Stored data entries
######

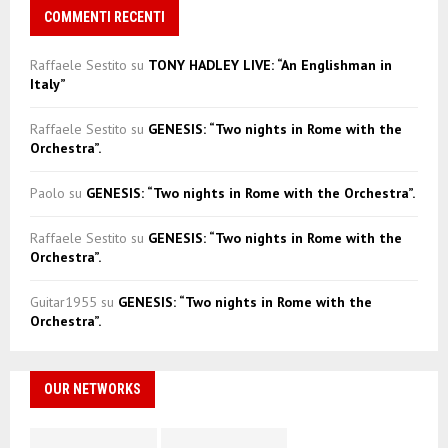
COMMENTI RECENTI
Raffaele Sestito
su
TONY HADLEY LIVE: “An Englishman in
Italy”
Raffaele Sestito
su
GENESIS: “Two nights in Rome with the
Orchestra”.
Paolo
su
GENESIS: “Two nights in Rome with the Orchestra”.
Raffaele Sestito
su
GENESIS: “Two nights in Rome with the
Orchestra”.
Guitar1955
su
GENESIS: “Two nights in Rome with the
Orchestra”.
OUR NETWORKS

######

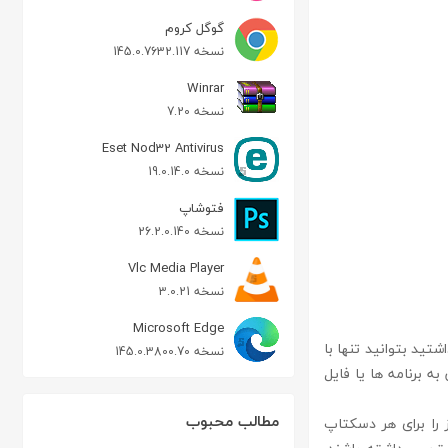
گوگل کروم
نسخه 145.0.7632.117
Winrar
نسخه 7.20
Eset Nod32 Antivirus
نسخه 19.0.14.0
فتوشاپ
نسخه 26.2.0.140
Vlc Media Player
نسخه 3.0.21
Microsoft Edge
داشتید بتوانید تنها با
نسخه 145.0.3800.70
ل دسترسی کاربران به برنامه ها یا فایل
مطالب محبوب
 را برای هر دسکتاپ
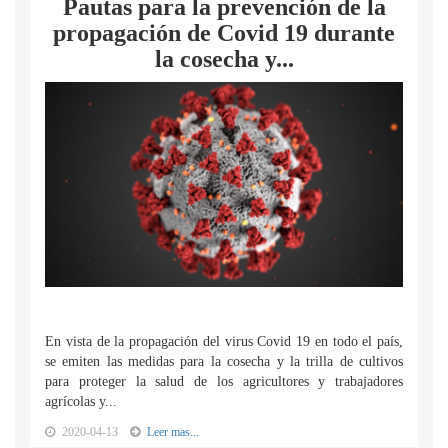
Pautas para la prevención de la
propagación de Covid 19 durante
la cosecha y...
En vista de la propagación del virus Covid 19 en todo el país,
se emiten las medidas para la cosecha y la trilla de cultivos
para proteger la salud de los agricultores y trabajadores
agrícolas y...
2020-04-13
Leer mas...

######

DIRECTIONS »
Scan the entries above for the word "propagación". Report the lines that hold it.

RESULT BELOW »
propagación de Covid 19 durante
En vista de la propagación del virus Covid 19 en todo el país,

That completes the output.